De voeding van de slaven is waarschijnlijk niet veel soeps geweest, gezien aan bijvoorbeeld de Beschouwing van den toestand der Surinaamse Plantagieslaven van de arts F.A. Kuhn (werkzaam in Suriname). Hij beschrijft dat zout en peper in het begin van de 19e eeuw de gewichtigste behoeften waren van de negers, aangezien de ‘ongeloofelijke menigte van taaije spijzen’ anders onverteerbaar zouden zijn. Ook zou de neger niet kieskeurig zijn als het aankwam op de houdbaarheidsdata: ‘hij verteert, met graagte, niet zelden visch, vleesch of spek, waaraan reeds een merkelijke graad van bederf aanwezig is’.[8]
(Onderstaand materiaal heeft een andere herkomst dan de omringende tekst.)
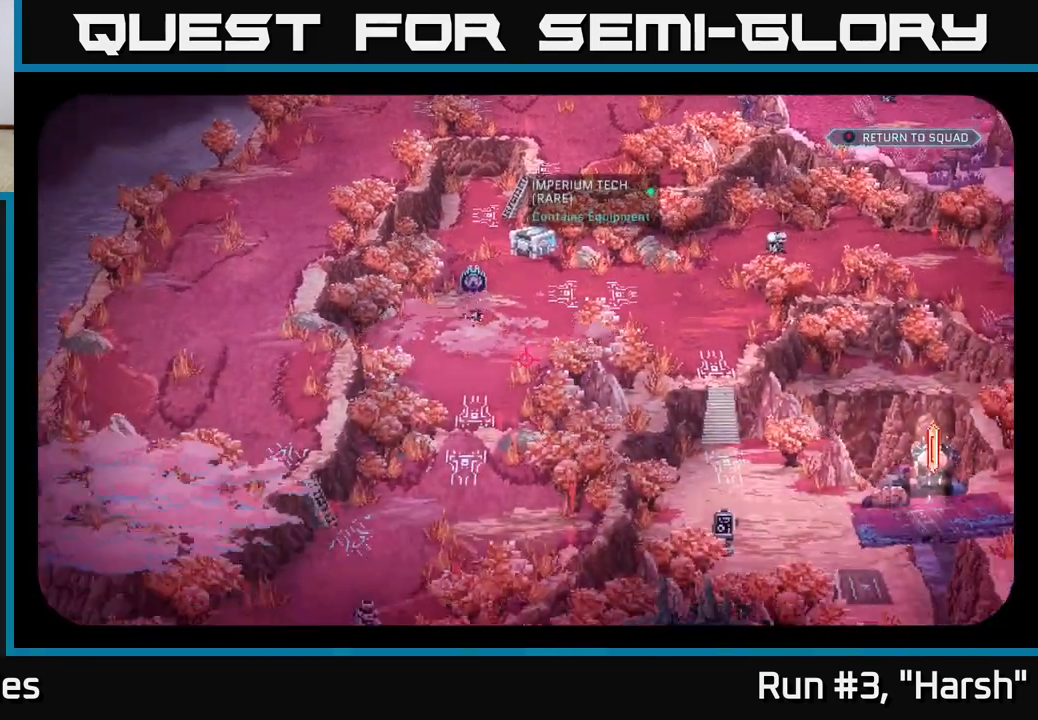
{"buttons": [], "left_stick": "center", "right_stick": "center", "events": [[317, "right_stick", "center"]]}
Ouma en haar verleden bewerken

Hoewel de slavernij in 1863 is afgeschaft in Suriname, en ouma waarschijnlijk een stuk later leefde, is het niet onaannemelijk dat zij in haar jeugd ook in dergelijke situaties van contrast tussen weelde en armoede leefde. Het is echter lastig om de tijd van ouma’s jeugd precies te bepalen. De eerder beschreven ambigue houding van ouma tot voedsel hangt samen met haar verleden, ‘toen ze belast was met de zorg voor het eten ten gouverneurshuize’ (Vianen 1984:7). In het boek wordt een aantal malen gesuggereerd dat ouma nu is zoals ze is, vanwege haar verleden. Hoe haar relatie tot de gouverneur was, blijft impliciet. Het is duidelijk dat zij in de keuken voor hem werkte, en vaak in barre omstandigheden. ‘Iemand anders zou zeggen dat ze bij iedere stap die ze deed de uitdrukking “Werken totdat je met je smoel op de grond valt” aan het waar maken was, maar dan als eindresultaat van de prapistokperiode en haar beroemde cakes. De jaren van de prapi’s waren voorbijgevlogen, wat ze eraan overgehouden had was een schreeuwerige beschuldigende preek vanaf de kansel en een onuitroeibare adoratie voor de lichte huid. Haar hersens waren omgevormd, ze draaiden in tegenovergestelde richting en er was voortdurend kortsluiting. Soms was ze zo Afrikaans als het maar wezen kon en dan schoot er een vonk los die haar verschrikkelijk menselijk maakte.’ (Vianen 1984:25) Hier wordt duidelijk hoezeer ze in een identiteitscrisis is gekomen door haar verleden. De scheidslijn tussen zwart en blank is weggevaagd, tussen materiële en immateriële (de preken) waarden. Ze leeft nog steeds in het verleden en idealiseert het, hoewel de tijden zwaar waren en ze er vele lichaamskwalen aan heeft overgehouden. ‘Ze klaagde nooit over het verleden en bleef de tijd idealiseren van de prapi en de prapistok waarmee ze uren achtereen de suiker en de eieren moest drillen voor haar beroemde cakes en Engelse bollen, gebakken in Wijsmanboter. Alles werd gebakken en gestoofd in Wijsmanboter, bonen in Wijsmanboter, pastei, kool in Wijsmanboter. Margarine dat was helemaal niets, olie was nog veel erger. Dat was voor koelies, voor ‘die’ en ‘deze’ mensen.’ (Vianen 1984:7). Deze passage illustreert wat rijke gouverneurs zoal voorgeschoteld kregen door hun Afrikaanse ‘werknemers’. De weelde voor de blanken die hier beschreven wordt, stemt overeen met de situaties beschreven in teksten over plantagehouders in Suriname in de 18e en 19e eeuw.